REQUIRED TASKS:
(a) Reproduce verbatim the portion of the debate excerpt starting at "When the debate" and ending at "from there, please.".
(b) Summarize the debate excerpt in two sentences.

>> Start GIVEN TEXT

When the debate was adjourned progress was reported on amendment No. 91 to section 71. Deputy Bruton has spoken on amendments Nos. 91 and 92, which are related and the Minister was in the process of speaking on those amendments. We will take it from there, please.

Debate resumed on amendment No. 91:
In page 67, subsection (3), line 29, before "fails" to insert "knowingly".
—Deputy J. Bruton.

In these two amendments the Deputies are proposing that the word "knowingly" should be inserted in two of the paragraphs in subsection (3) of section 71. The primary purpose of section 71 is to create a number of sanctions, both civil and criminal, where the disclosure requirements of Chapter 2 are not complied with. Subsection (3) provides for civil sanctions for non-compliance with the obligations imposed. The sanction being imposed is that no right whatsoever in respect of the shares will be enforceable by a person who fails to notify the company as required. In other words, he could not vote his shares, he could not force the company to pay him a divided, he could be prevented from attending the AGM and so on. This is an important reinforcement of the basic notification requirements under sections 59 to 63. It happens quite often that a person will be willing to risk a prosecution and payment of a fine if in the long run he derives benefit from his actions. For example, a person who is trying to build up a substantial holding in a company may consider it worth while to risk criminal prosecution rather than disclose his shareholding in the company. With the present provision, however, such a person will be unable to enforce any rights he may have in relation to the shares.

>> End GIVEN TEXT
>> Start PROVIDED MATERIAL

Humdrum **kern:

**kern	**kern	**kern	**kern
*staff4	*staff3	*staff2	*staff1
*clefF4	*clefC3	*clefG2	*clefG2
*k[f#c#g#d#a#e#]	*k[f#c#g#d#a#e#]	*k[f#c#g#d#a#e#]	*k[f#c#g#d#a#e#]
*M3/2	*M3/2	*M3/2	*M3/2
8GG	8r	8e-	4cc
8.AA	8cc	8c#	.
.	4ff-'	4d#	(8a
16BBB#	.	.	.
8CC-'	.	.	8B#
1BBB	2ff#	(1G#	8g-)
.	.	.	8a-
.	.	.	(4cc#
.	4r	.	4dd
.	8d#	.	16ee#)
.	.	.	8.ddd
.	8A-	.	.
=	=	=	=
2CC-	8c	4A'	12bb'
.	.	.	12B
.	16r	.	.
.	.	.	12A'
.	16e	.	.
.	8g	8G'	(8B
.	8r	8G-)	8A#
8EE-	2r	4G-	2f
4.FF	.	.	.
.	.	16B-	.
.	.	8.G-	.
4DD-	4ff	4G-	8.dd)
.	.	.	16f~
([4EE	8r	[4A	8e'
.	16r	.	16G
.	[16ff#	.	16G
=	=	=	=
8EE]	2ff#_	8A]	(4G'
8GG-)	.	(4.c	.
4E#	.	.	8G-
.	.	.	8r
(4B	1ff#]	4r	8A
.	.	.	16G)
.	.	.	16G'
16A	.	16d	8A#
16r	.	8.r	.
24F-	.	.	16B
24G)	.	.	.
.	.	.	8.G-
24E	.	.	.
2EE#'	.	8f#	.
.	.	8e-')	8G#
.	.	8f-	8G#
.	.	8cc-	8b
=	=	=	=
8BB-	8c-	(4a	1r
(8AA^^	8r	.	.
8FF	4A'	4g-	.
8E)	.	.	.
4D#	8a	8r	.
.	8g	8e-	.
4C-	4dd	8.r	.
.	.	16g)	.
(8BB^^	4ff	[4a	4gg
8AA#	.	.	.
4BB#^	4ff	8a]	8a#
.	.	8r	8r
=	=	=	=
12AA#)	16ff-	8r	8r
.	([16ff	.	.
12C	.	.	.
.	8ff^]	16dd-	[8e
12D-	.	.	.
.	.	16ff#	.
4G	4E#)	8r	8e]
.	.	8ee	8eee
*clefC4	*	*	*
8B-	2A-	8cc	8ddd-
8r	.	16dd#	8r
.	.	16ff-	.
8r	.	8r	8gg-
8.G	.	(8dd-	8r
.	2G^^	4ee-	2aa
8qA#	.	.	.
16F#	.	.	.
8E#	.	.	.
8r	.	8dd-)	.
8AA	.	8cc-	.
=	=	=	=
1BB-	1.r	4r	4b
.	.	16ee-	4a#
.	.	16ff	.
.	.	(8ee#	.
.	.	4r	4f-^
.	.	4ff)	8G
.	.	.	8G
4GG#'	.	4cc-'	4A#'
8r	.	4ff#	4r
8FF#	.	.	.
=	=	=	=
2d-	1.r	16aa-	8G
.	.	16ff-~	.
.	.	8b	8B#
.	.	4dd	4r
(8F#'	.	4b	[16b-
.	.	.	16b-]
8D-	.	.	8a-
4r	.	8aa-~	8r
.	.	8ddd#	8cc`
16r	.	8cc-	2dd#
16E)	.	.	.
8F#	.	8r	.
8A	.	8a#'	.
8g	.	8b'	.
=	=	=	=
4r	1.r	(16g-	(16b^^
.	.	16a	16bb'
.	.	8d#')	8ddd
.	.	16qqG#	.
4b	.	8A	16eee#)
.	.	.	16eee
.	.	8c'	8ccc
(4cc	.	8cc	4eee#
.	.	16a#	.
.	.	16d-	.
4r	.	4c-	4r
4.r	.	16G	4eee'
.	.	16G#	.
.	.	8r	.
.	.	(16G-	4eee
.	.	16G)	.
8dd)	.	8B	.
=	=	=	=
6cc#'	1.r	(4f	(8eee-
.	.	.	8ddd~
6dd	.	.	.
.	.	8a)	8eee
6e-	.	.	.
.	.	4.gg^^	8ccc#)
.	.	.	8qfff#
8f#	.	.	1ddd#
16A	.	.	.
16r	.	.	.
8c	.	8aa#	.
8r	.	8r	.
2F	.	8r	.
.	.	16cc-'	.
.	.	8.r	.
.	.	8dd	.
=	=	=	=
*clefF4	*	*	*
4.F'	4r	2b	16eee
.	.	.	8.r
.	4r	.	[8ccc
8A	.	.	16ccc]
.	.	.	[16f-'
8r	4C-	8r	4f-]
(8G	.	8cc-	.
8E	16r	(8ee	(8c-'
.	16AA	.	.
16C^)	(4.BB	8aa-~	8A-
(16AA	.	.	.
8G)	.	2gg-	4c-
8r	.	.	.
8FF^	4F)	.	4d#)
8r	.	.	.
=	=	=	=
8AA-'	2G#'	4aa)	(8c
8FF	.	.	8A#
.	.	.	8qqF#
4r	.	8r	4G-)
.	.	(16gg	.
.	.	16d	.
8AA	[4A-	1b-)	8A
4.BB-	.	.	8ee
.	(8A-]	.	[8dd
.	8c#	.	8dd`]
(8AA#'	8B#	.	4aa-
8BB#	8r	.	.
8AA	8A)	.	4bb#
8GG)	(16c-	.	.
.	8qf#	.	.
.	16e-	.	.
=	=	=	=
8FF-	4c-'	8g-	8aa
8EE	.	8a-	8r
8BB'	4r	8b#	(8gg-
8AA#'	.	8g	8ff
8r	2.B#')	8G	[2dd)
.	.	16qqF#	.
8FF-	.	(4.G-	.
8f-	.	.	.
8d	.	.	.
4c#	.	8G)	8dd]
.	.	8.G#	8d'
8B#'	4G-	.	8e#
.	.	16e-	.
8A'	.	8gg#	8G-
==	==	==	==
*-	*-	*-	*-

>> End PROVIDED MATERIAL

RESPONSE LIST:
(a)
When the debate was adjourned progress was reported on amendment No. 91 to section 71. Deputy Bruton has spoken on amendments Nos. 91 and 92, which are related and the Minister was in the process of speaking on those amendments. We will take it from there, please.

(b) Debate resumed on amendment No. 91 to section 71, which, along with the related amendment No. 92, proposes inserting the word "knowingly" into two paragraphs of subsection (3). That subsection provides civil sanctions under which a person who fails to notify the company as required cannot enforce any right in respect of the shares, reinforcing the notification requirements of sections 59 to 63 even against someone willing to risk prosecution and a fine.